[[ EXCERPTED DATA open ]]

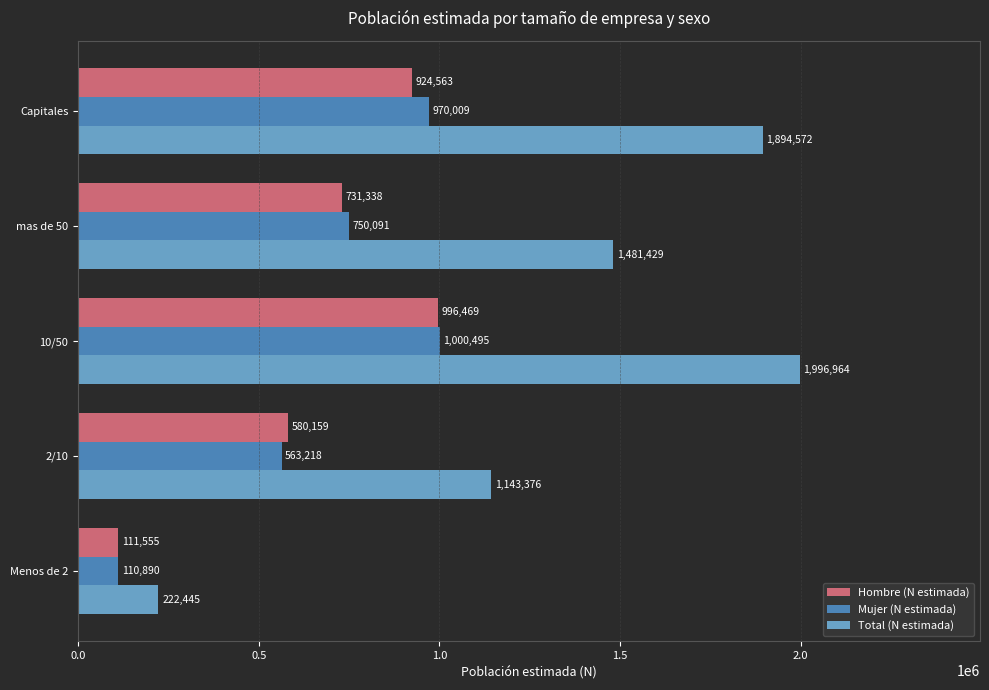

What is the total value across all series at 2/10?

2286753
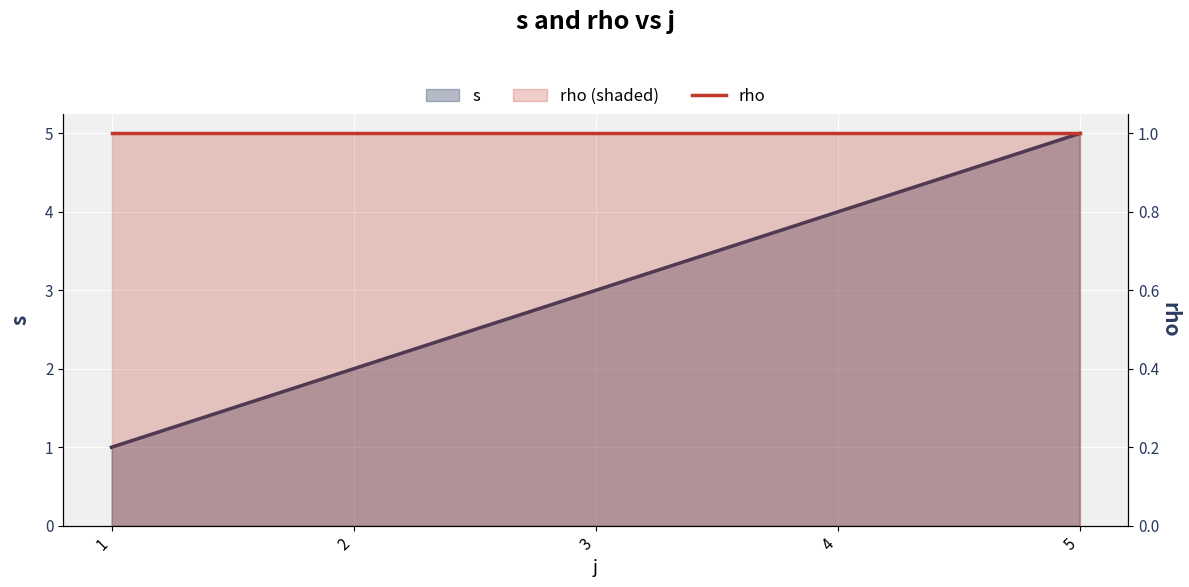

At which category does the chart reach its minimum across all series?

1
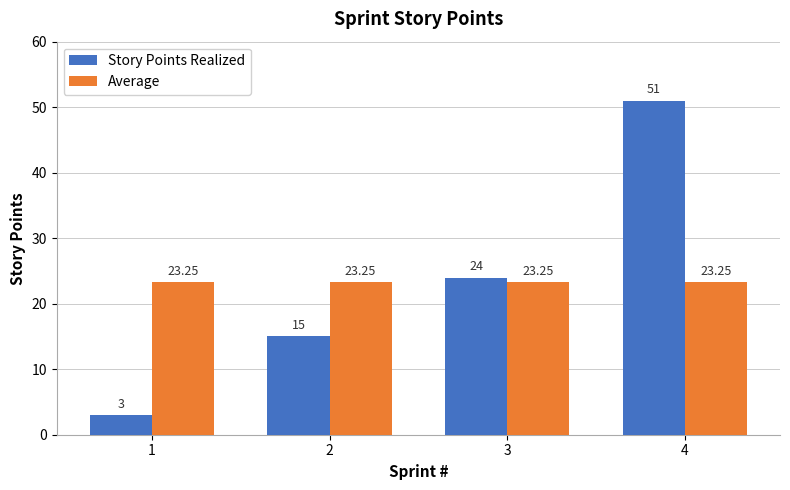

At which category is the sum across all series the highest?

4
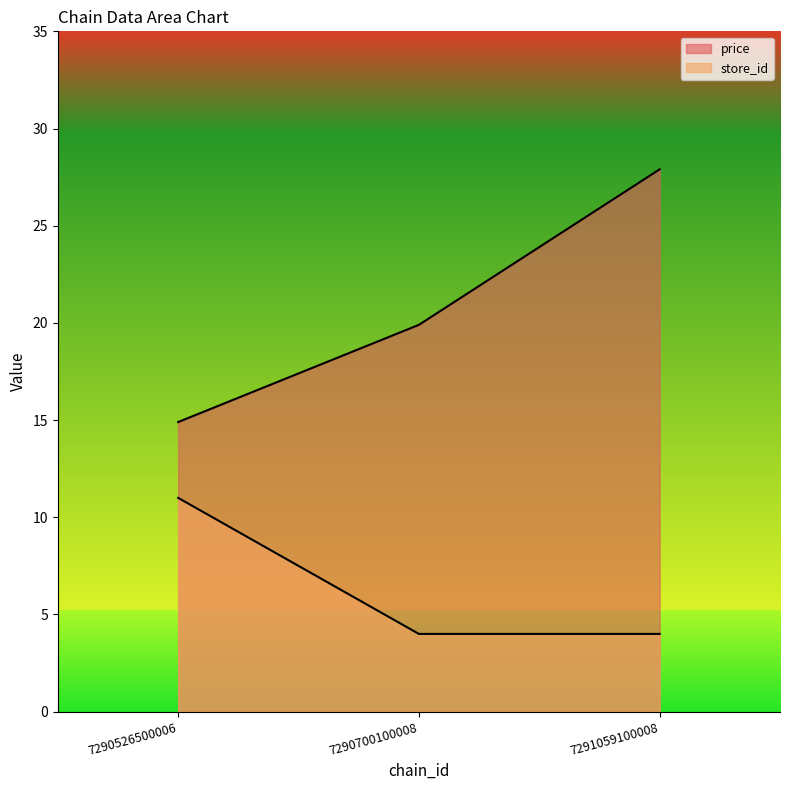

Does the chart display data point markers on the line(s)?

No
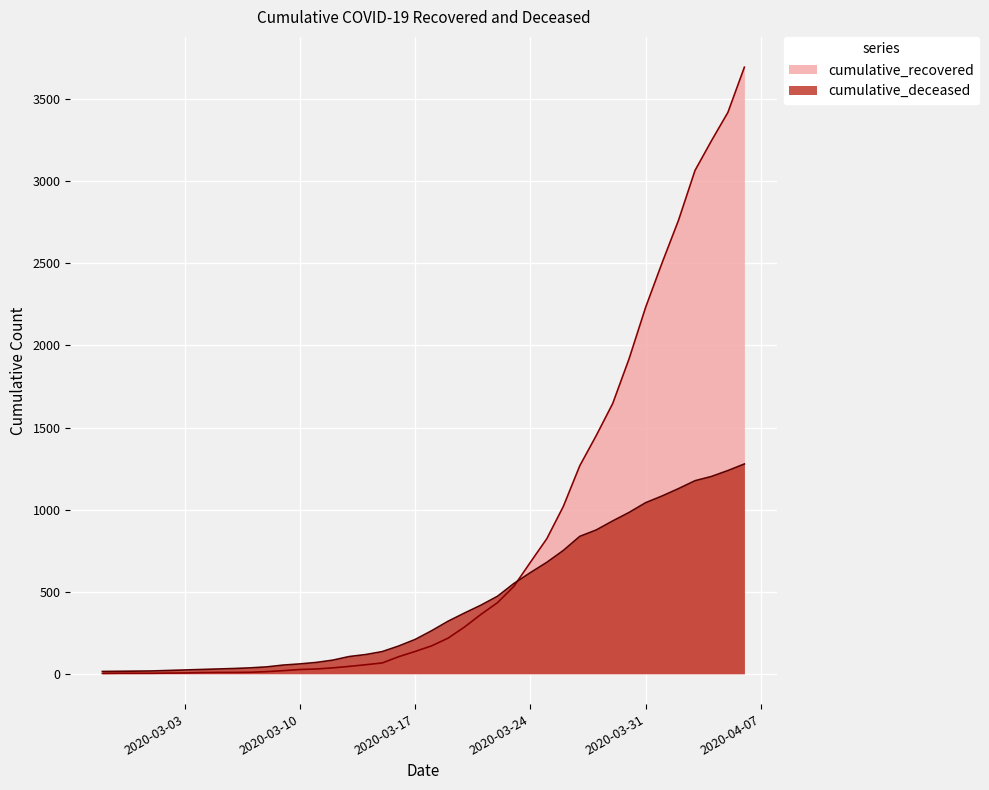

How many lines are shown in the chart?

2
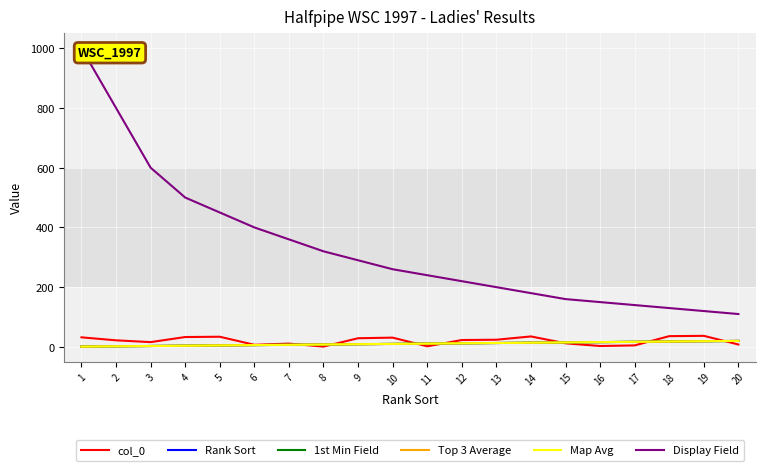

Between which two adjacent categories do col_0 and 1st Min Field first intersect?

7 and 8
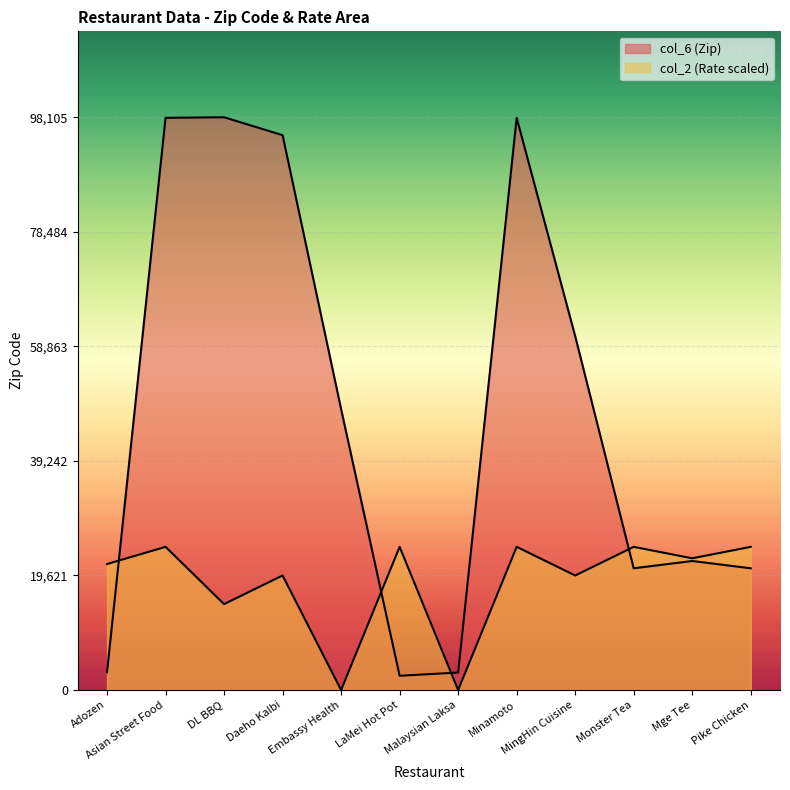

How many lines are shown in the chart?

2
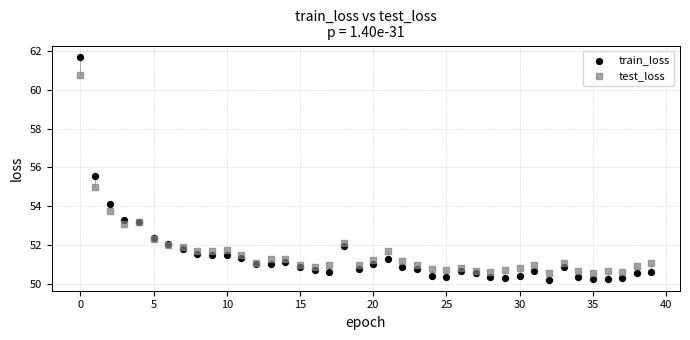

What are all the series names shown in the legend?

train_loss, test_loss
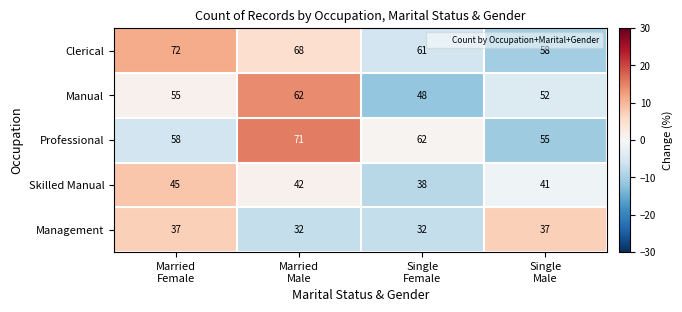

Which series has the largest range (max minus min)?

Professional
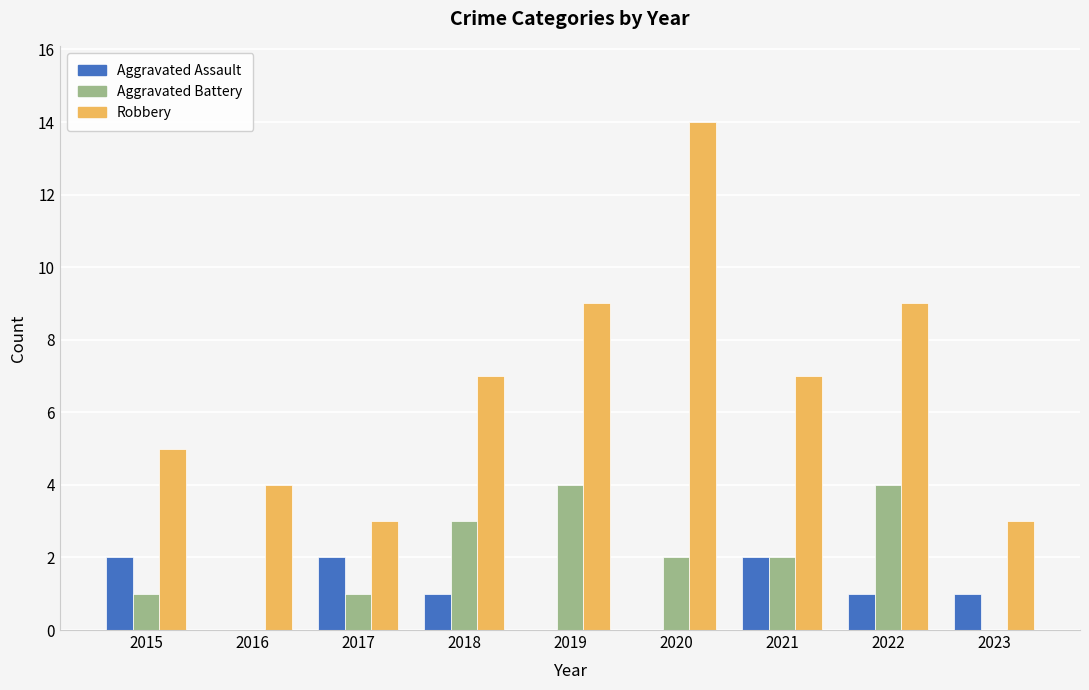

What is the approximate value of Aggravated Assault at 2022?

1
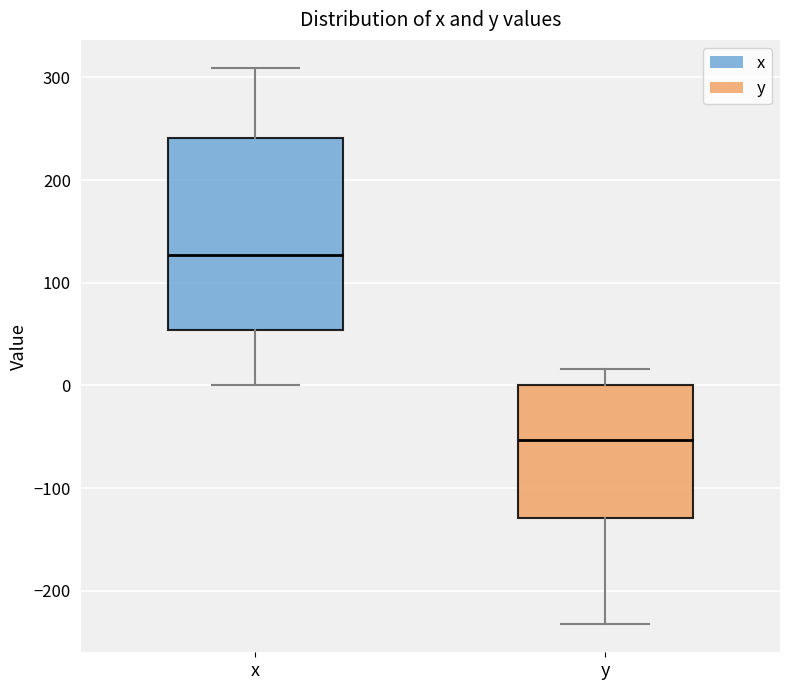

Which box is the tallest, from its lower edge to its upper edge?

x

[[ EXCERPTED DATA closed ]]

DIRECTIVE = Return the lines of the listing exactly, starting with the line that contains "At which category is" and continuing through the end of the listing. Leave out the pictures.

REPLY =
At which category is the sum across all series the highest?

4

Does the chart display data point markers on the line(s)?

No

How many lines are shown in the chart?

2

Between which two adjacent categories do col_0 and 1st Min Field first intersect?

7 and 8

How many lines are shown in the chart?

2

What are all the series names shown in the legend?

train_loss, test_loss

Which series has the largest range (max minus min)?

Professional

What is the approximate value of Aggravated Assault at 2022?

1

Which box is the tallest, from its lower edge to its upper edge?

x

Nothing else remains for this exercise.